Kenneth Roth, Executive Director, for Human Rights Watch, responded today to an opinion piece (subscription only) by Ken Frankel in The Globe & Mail, regarding the free-trade deal negotiated by the Harper government with Colombia.
Text of the letter follows:
No trade deal for Colombia
KENNETH ROTH, Executive Director, Human Rights Watch
January 9, 2008
New York — Ken Frankel (A Trade Deal Is Good For Colombian Human Rights – Jan. 8) is mistaken that a free-trade agreement would improve Colombia’s human-rights situation. Colombia’s human-rights scenario is so serious that an agreement might even make things worse.

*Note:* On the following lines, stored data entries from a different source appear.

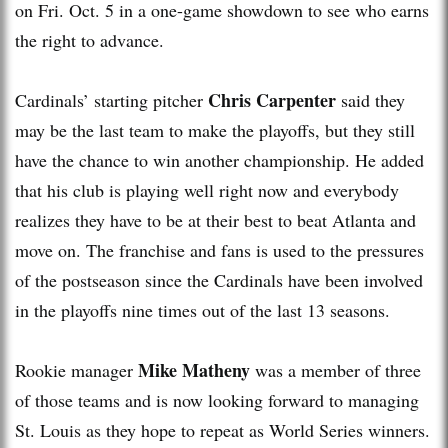
on Fri. Oct. 5 in a one-game showdown to see who earns
the right to advance.
Chris Carpenter
Cardinals’ starting pitcher
said they
may be the last team to make the playoffs, but they still
have the chance to win another championship. He added
that his club is playing well right now and everybody
realizes they have to be at their best to beat Atlanta and
move on. The franchise and fans is used to the pressures
of the postseason since the Cardinals have been involved
in the playoffs nine times out of the last 13 seasons.
Mike Matheny
Rookie manager
was a member of three
of those teams and is now looking forward to managing
St. Louis as they hope to repeat as World Series winners.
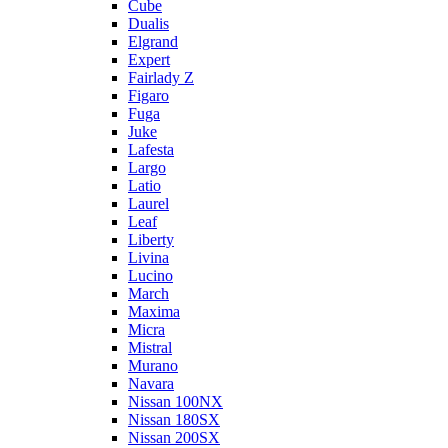
Cube
Dualis
Elgrand
Expert
Fairlady Z
Figaro
Fuga
Juke
Lafesta
Largo
Latio
Laurel
Leaf
Liberty
Livina
Lucino
March
Maxima
Micra
Mistral
Murano
Navara
Nissan 100NX
Nissan 180SX
Nissan 200SX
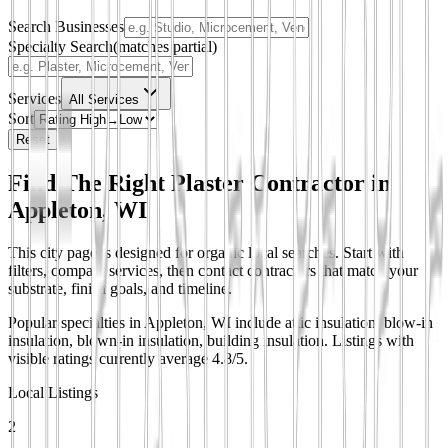
Search Businesses
Specialty Search
(matches partial)
Services
All Services
Sort
Reset
Find The Right Plaster Contractor in
Appleton, WI
This city page is designed for organic local searches. Start with
filters, compare services, then contact contractors that match your
substrate, finish goals, and timeline.
Popular specialties in Appleton, WI include attic insulation, blow-in
insulation, blown-in insulation, building insulation.
Listings with
visible ratings currently average 4.8/5.
Local Listings
2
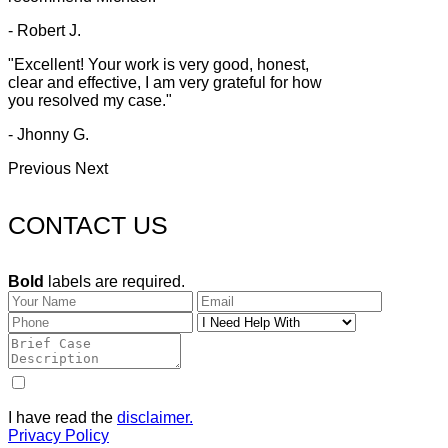
- Robert J.
"Excellent! Your work is very good, honest,
clear and effective, I am very grateful for how
you resolved my case."
- Jhonny G.
Previous
Next
CONTACT US
Bold
labels are required.
I have read the
disclaimer.
Privacy Policy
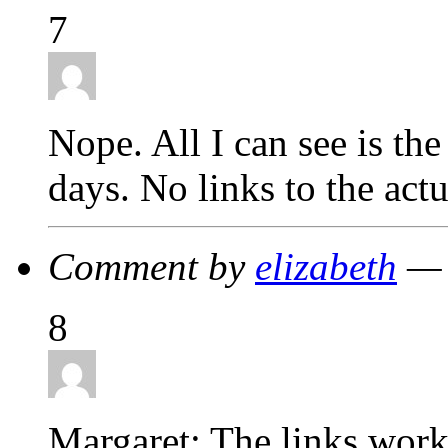
7
Nope. All I can see is th
days. No links to the act
Comment by
elizabeth
— 
8
Margaret: The links worke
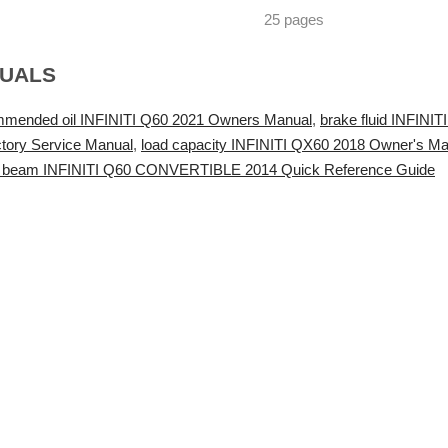
25 pages
NUALS
mmended oil INFINITI Q60 2021 Owners Manual
,
brake fluid INFIN
tory Service Manual
,
load capacity INFINITI QX60 2018 Owner's Ma
 beam INFINITI Q60 CONVERTIBLE 2014 Quick Reference Guide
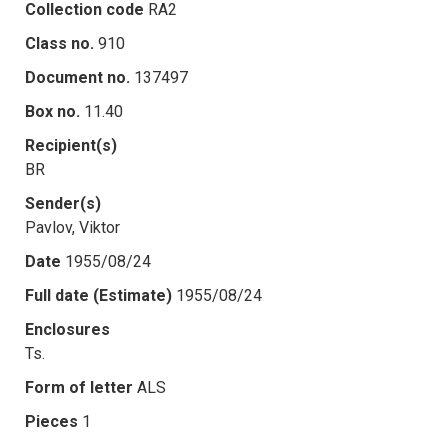
Collection code
RA2
Class no.
910
Document no.
137497
Box no.
11.40
Recipient(s)
BR
Sender(s)
Pavlov, Viktor
Date
1955/08/24
Full date (Estimate)
1955/08/24
Enclosures
Ts.
Form of letter
ALS
Pieces
1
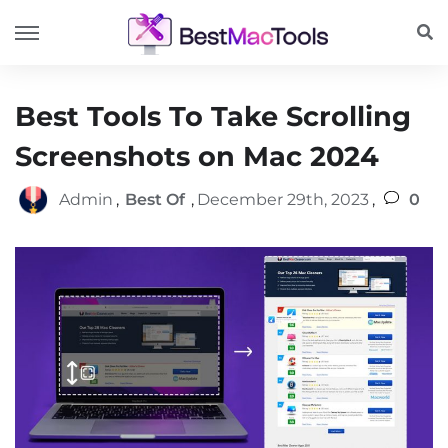
Best Tools To Take Scrolling
Screenshots on Mac 2024
Admin
,
Best Of
,
December 29th, 2023
,
0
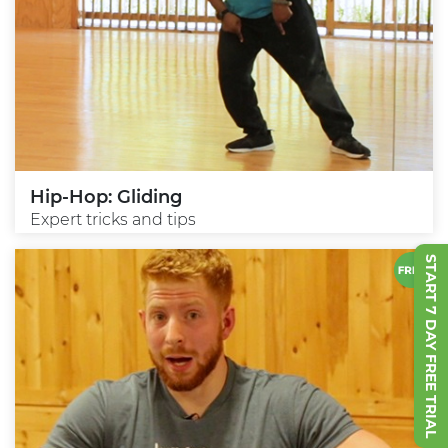
Hip-Hop: Gliding
Expert tricks and tips
START 7 DAY FREE TRIAL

For years, Colombia has had the highest rate of killings of trade unionists in the world. More than 400 trade unionists have been killed during the government of President Alvaro Uribe, fewer than 3 per cent of cases have been solved.
Meanwhile, the Uribe administration is embroiled in a scandal over links involving high-ranking officials and congressmen from his coalition with paramilitary death squads responsible for many of the killings. Rather than support investigations, Mr. Uribe has lashed out against judges and journalists trying to break the paramilitaries’ influence.
If Canada really wants to help Colombia, it should follow Congress’s example by using free trade as leverage and telling Colombia’s government that, if it wants a free-trade agreement, it must first clean up its act on human rights.